[Opening Dataset extract section]
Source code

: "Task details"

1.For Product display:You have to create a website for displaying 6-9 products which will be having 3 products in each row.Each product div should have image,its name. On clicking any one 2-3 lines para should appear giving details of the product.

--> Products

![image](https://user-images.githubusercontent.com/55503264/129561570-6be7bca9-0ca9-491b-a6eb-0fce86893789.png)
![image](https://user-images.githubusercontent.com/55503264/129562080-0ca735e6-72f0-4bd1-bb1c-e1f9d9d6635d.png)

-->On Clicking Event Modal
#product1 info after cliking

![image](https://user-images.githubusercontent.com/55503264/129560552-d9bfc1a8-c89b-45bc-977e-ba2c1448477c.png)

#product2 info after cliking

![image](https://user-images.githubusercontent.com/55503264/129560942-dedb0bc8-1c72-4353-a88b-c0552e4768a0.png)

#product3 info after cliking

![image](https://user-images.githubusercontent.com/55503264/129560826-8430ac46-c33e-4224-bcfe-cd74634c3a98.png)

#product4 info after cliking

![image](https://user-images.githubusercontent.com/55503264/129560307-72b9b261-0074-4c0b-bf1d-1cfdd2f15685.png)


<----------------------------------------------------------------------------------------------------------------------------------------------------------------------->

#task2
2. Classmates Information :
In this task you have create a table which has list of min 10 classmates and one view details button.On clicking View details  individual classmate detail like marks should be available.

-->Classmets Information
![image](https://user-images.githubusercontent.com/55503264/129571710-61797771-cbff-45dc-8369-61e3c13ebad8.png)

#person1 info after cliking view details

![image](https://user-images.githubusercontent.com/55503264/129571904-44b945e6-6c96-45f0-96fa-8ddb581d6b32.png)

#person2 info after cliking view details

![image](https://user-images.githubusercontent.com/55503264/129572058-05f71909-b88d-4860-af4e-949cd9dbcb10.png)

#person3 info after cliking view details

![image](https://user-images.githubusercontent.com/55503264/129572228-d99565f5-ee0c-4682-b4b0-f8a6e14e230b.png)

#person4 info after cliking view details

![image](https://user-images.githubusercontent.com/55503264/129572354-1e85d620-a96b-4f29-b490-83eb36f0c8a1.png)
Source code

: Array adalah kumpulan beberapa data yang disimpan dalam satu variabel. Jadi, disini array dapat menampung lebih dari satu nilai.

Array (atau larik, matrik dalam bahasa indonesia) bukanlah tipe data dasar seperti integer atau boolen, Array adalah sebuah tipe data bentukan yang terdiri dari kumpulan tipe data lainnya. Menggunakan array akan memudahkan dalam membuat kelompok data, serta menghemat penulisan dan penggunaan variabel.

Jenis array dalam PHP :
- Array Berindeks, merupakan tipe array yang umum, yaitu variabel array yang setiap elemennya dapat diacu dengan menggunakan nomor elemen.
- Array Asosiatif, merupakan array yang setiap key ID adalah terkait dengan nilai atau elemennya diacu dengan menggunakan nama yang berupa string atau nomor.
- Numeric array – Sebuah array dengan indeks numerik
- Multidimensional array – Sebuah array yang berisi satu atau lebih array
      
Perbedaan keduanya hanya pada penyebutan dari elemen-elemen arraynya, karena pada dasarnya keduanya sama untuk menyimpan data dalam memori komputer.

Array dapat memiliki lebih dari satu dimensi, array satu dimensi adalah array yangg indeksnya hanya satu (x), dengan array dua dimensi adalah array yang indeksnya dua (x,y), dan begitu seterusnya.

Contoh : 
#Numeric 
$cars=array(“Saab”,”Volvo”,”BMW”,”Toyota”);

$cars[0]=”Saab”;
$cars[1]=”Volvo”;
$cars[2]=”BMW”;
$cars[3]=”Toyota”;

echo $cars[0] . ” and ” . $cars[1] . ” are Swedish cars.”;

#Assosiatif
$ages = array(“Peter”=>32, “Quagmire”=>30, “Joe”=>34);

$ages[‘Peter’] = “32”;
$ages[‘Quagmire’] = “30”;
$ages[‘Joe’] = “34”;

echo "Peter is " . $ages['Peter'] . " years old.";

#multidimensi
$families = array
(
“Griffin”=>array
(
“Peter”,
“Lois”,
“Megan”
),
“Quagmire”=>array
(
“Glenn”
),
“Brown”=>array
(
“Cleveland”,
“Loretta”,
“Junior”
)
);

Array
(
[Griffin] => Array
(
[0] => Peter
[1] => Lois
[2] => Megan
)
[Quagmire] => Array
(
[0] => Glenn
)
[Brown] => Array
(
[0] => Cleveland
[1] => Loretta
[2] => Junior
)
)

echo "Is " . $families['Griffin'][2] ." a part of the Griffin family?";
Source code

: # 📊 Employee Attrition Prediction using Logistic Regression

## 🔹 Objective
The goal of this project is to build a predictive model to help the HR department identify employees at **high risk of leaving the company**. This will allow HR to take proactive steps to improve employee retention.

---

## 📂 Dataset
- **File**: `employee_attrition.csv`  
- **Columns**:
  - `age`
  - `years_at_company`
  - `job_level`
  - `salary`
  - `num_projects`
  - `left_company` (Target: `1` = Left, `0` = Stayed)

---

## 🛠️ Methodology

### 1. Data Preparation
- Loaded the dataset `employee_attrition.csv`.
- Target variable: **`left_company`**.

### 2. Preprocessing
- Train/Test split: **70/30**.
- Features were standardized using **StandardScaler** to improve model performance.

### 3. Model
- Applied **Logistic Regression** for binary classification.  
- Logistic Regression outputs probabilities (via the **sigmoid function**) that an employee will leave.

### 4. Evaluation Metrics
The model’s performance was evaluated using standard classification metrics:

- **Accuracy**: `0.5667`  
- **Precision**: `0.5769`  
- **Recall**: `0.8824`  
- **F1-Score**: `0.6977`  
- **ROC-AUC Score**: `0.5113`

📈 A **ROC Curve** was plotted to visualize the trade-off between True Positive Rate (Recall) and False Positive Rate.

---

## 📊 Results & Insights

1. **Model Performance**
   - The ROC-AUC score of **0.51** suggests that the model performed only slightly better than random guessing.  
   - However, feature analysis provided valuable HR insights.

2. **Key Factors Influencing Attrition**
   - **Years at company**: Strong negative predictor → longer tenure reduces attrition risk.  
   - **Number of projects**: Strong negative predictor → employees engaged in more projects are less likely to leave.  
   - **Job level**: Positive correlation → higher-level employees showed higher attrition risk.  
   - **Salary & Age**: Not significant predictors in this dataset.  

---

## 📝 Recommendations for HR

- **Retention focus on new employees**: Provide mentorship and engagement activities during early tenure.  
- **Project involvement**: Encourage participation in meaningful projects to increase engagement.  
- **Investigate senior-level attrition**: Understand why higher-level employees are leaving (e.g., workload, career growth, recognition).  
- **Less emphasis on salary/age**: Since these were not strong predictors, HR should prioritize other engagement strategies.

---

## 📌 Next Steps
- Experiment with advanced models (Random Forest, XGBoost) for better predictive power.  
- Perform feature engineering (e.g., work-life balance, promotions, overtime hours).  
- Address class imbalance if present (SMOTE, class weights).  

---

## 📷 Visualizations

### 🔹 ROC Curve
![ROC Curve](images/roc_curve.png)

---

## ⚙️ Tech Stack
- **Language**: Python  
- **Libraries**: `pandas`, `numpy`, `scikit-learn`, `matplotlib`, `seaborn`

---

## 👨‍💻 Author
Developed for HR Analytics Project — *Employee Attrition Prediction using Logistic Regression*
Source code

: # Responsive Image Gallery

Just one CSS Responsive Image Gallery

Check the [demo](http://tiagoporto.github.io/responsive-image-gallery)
[Closing Dataset extract section]
• Instructions for the task
Tally, across the records, each line that contains the word "nomor", and answer with nothing except the count.

• Result
2